This project processes a standard “AddressBase Premium full (CSV)” into a SQLite database.
Before jumping into AddressBase details, you might want to consider OS Open UPRN. It is a slim option if you only want the coordinates for a given URPN. It is licenced under the Open Government Licence and offers two options: a table-oriented CSV and a GeoPackage.
Notice that AddressBase Core is also offered as GeoPackage.
AddressBase Premium CSV is a particular beast. The download is a ~8GB zip
file that contains around 352 files with a .csv
extension.
Although these files are labelled as "csv" they are not structured as a table. They have to be treated as a single list of comma-separated lines where each line starts with the numeric identifier for the table they belong to.
So, to recompose the original relational model, you need to read the technical specification and create the expected schema.
If you only want construct tabular CSV files, you might be able to get away with just using the header files.
At this point, you need to read the given files line by line, parse each line
as CSV, promote empty values as NULL
, and load all ~352 million records into
the expected table.
The journey you have to go through to get from what Ordnance Survey gives you to the point where you are able to run your first query against the AddressBase database can't be qualified as a good experience.
SQLite is a single-file relational database with a good SQL engine. What would be the experience if instead of downloading the CSV zip you could instead download a SQLite database ready to be used? Perhaps the database could include some metadata and enough documentation to let you get an understanding of what is each table for and what are the relationships between them. Similar to what you get in the technical specification but co-located with the data.
Well, Addresspack is an exercise to explore this idea.
The bare schema before loading the full dataset
provides table_info
and column_info
which lets you explore the basic
documentation for each table and columns.
For example, to know what columns are available and what are they for for the
table with id 10
(the first record of every CSV file starts with 10
) you
could:
sqlite3 addresspack.sqlite \
"select table_info.name, column_info.id, column_info.definition \
from column_info join table_info on column_info.table_id = table_info.id \
where table_id = 10;"
The Ordnance Survey website has an order's section where you can buy access to the AddressBase Premium database. The one Addresspack expects is the CSV with Download as a delivery method.
You can download the pre-build package for your platform from the release
page or you can build and install with cargo
:
cargo install \
--git https://github.com/arnau/addresspack \
--tag v0.1.0
Addresspack is a Rust command-line interface so you need Rust to compile this project.
Building it in release mode makes the difference performance-wise:
cargo build --release
Then, run the binary from the target/
directory:
./target/release/addresspack load --help
Note: It has been tested with Rust 1.44 but it is likely that it works for older versions as well.
SQLite only allows a single writer so Addresspack can't use multiple threads to parallelise. Although I tried to make the ingestion process fast, it is extremely slow. In the order of hours.
By default, a transaction is commited every 10 files (i.e. every 10,000,000 inserts) using the SQLite WAL journaling. If the process stops (e.g. you kill the process), you can run it again and it will resume where it stopped with a potential data loss of 10 million rows.

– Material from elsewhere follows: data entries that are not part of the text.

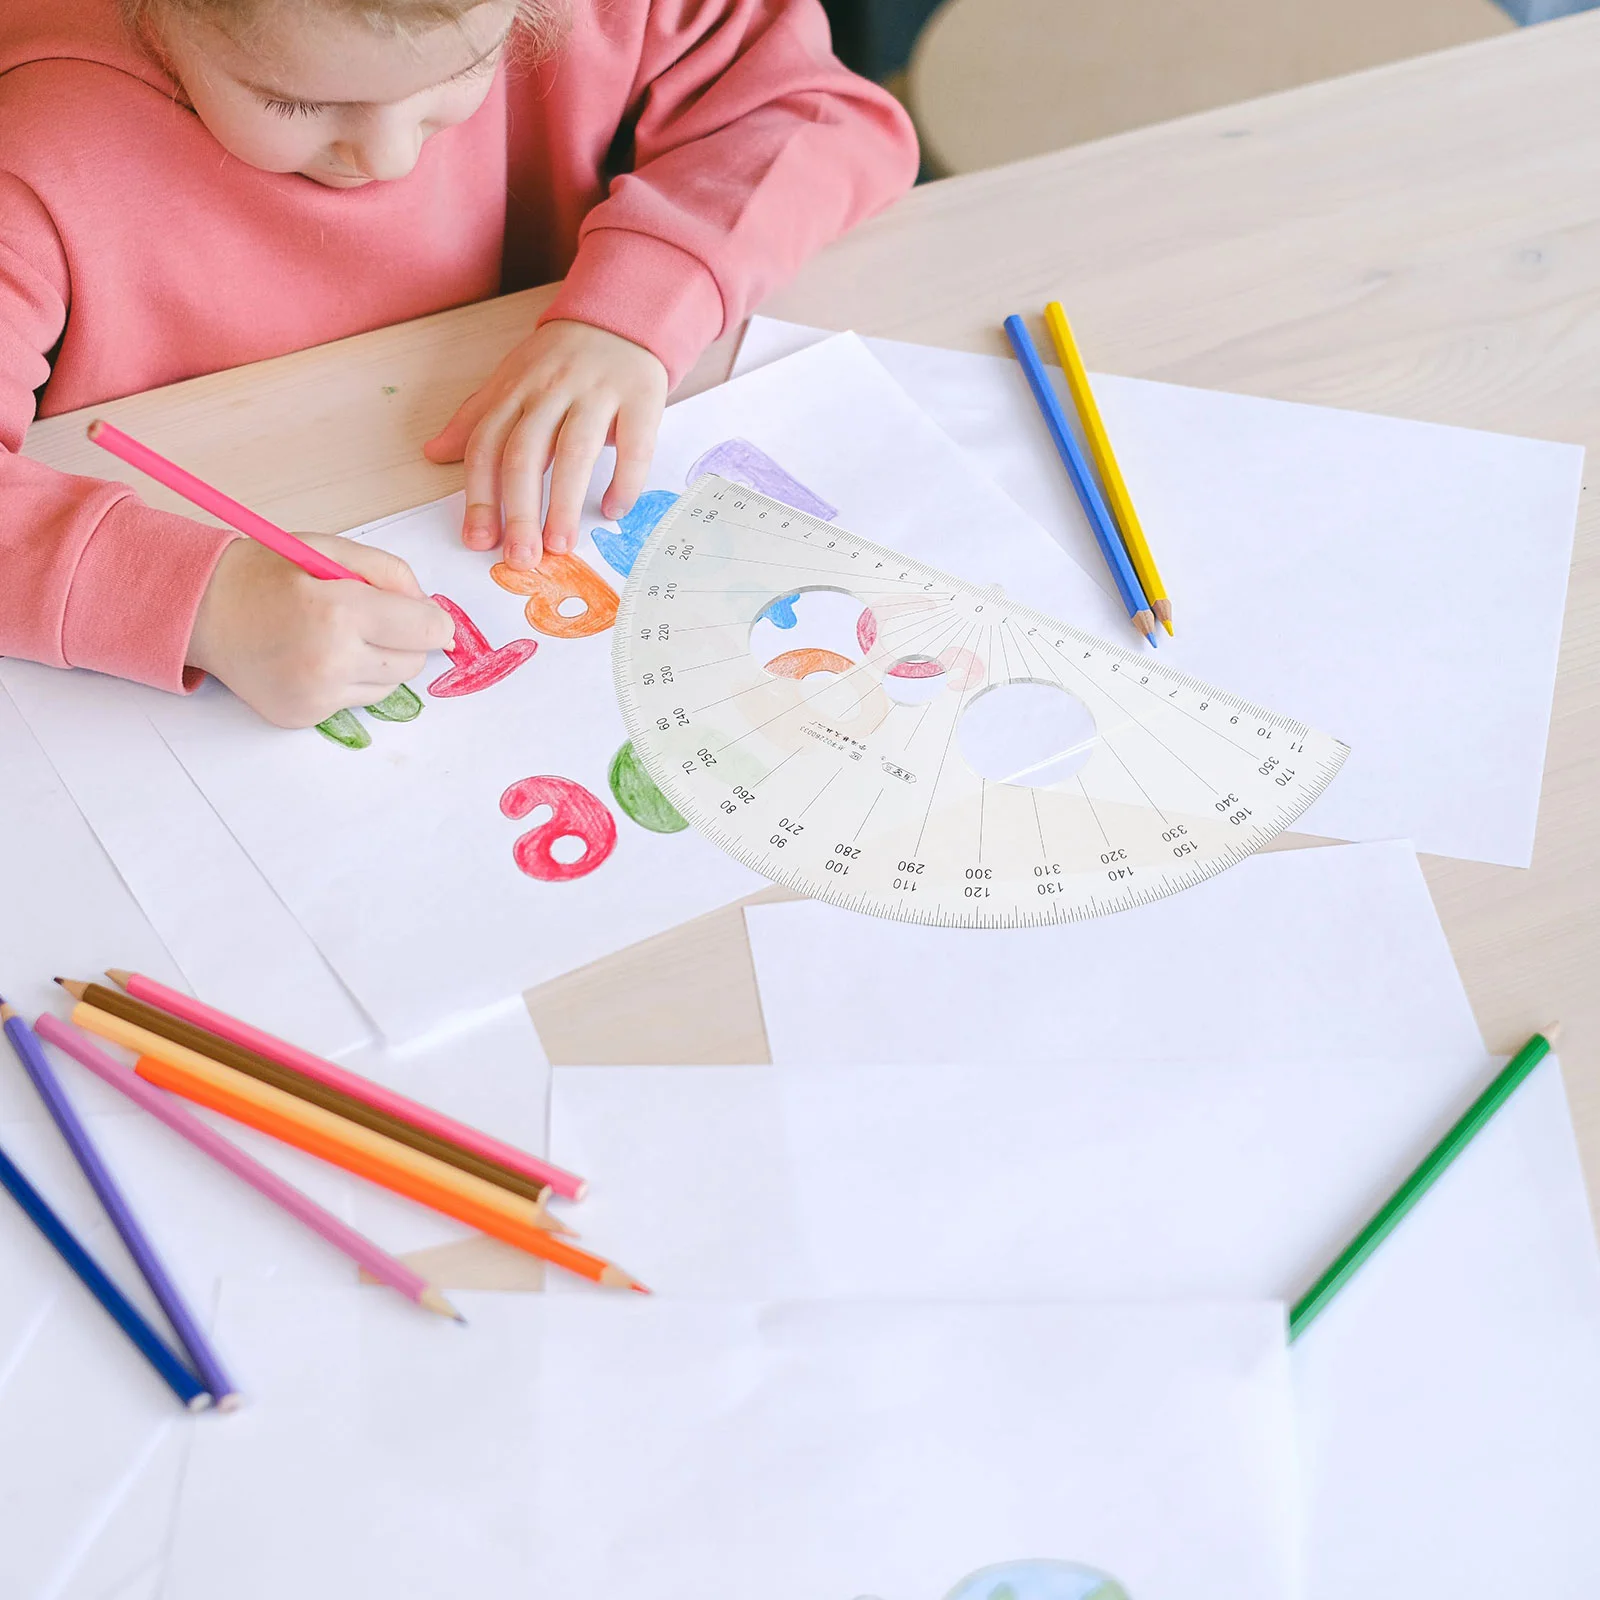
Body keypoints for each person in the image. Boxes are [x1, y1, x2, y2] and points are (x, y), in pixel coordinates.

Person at [0, 0, 917, 726]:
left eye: (463, 67)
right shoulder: (35, 142)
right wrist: (201, 600)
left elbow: (816, 114)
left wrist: (639, 308)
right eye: (296, 101)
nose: (390, 156)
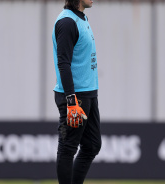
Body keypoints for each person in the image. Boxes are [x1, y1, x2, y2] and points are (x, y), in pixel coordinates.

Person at [52, 0, 101, 183]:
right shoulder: (66, 22)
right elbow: (63, 63)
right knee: (68, 148)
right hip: (75, 96)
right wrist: (71, 100)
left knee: (92, 145)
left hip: (88, 94)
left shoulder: (81, 18)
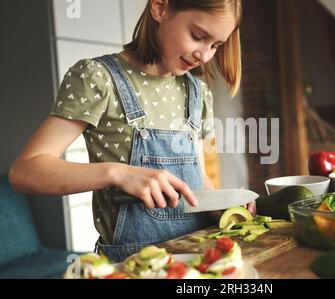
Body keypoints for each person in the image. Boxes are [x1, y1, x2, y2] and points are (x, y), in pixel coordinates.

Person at [8, 0, 255, 262]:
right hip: (130, 265)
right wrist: (118, 173)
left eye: (215, 45)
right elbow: (25, 171)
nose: (204, 55)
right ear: (160, 8)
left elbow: (197, 180)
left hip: (196, 260)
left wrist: (221, 207)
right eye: (197, 36)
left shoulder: (197, 92)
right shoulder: (98, 78)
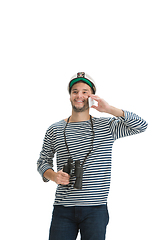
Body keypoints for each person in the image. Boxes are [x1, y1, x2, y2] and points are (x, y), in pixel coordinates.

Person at [37, 72, 148, 240]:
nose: (79, 95)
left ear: (92, 95)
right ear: (70, 96)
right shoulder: (55, 129)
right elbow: (42, 161)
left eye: (85, 91)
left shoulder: (107, 126)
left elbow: (141, 125)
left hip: (95, 209)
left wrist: (109, 109)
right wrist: (53, 176)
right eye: (75, 91)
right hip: (63, 208)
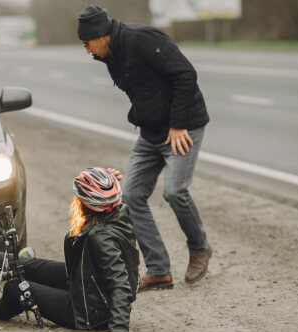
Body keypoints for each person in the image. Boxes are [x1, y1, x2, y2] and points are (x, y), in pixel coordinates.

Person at [77, 5, 212, 291]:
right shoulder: (112, 55)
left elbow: (186, 74)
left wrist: (177, 124)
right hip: (151, 133)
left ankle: (199, 248)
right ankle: (160, 270)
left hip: (181, 128)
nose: (87, 50)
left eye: (87, 43)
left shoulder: (142, 39)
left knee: (175, 191)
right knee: (131, 195)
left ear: (101, 36)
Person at [0, 167, 140, 332]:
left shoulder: (101, 237)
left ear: (87, 204)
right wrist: (105, 183)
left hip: (88, 311)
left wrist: (118, 330)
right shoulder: (119, 211)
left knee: (16, 288)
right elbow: (107, 200)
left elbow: (120, 282)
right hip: (86, 281)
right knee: (26, 265)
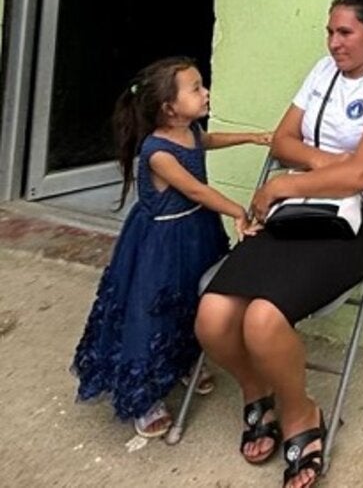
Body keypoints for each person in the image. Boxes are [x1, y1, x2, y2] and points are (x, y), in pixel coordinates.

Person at [197, 0, 363, 488]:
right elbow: (284, 138)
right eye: (329, 32)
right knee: (212, 314)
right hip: (297, 210)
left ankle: (300, 414)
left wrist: (286, 181)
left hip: (355, 221)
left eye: (346, 32)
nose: (335, 43)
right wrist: (320, 164)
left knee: (264, 319)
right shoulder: (322, 73)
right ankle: (257, 393)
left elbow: (362, 177)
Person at [70, 57, 269, 438]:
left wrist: (254, 136)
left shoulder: (190, 130)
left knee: (191, 299)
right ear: (168, 107)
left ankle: (180, 362)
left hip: (195, 230)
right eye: (195, 88)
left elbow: (205, 142)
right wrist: (237, 211)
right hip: (161, 242)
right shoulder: (157, 151)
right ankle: (144, 397)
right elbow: (194, 189)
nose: (205, 91)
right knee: (153, 309)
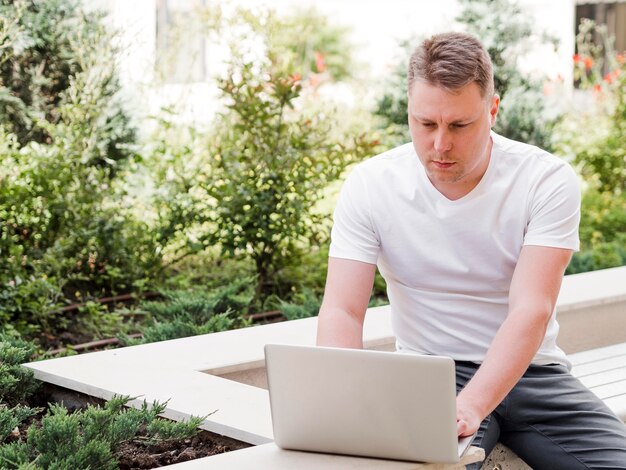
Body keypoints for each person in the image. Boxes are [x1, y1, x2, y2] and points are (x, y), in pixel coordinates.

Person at [316, 31, 626, 469]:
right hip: (430, 376)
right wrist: (342, 397)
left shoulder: (545, 180)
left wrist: (474, 404)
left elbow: (531, 310)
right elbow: (343, 311)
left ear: (492, 110)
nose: (440, 145)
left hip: (533, 374)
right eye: (425, 124)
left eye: (459, 125)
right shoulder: (371, 186)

If you have ideas or want to contribute to make it faster, you are more than welcome to reach to me!
Another limitation is that Addresspack is only able to process the full version of AddressBase Premium. I haven't looked at what would it mean to load a data update.
The application_cross_reference
table can be impractical to use due to its
size:
$ time sqlite3 addresspack.sqlite "select count(*) from application_cross_reference;"
191207473
2.26s user 29.48s system 21% cpu 2:29.76 total
So, if there is a need for a query that requires a full scan, expect it to be slow.
Out of curiosity, this is the same count using xsv after exporting the table to CSV:
$ time xsv count xref.csv
191207473
30.49s user 8.93s system 96% cpu 40.764 total
In any case, for more realistic queries like finding records for a particular
xref_key
, SQLite is lightning fast whilst other means like xsv or rg are
slower.
And of course, SQLite is a single file for the whole database which was the main driver for this exercise.
These are some numbers that might help understand the scale of the task:
file | size |
---|---|
AB76GB_CSV.zip | 8.13 GB |
AB76GB_CSV (unzipped, 352 files) | 44 GB |
addresspack.sqlite.zip | 13.97 GB |
addresspack.sqlite | 46.6 GB |
id | table | count |
---|---|---|
10 | header |
352 |
11 | street |
1439574 |
15 | street_descriptor |
1555308 |
21 | basic_land_property_unit |
39207495 |
23 | application_cross_reference |
191207473 |
24 | local_property_identifier |
43831026 |
28 | delivery_point_address |
29501884 |
29 | metadata |
352 |
30 | successor |
0 |
31 | organisation |
1268612 |
32 | classification |
43022571 |
99 | trailer |
352 |
The Addresspack codebase is licensed under the MIT licence (See LICENCE) unless explicitly stated at the top of the file.
Files that contain information taken from the AddressBase Premium technical specification have an Ordnance Survey licence and are under © Ordnance Survey Limited 2015.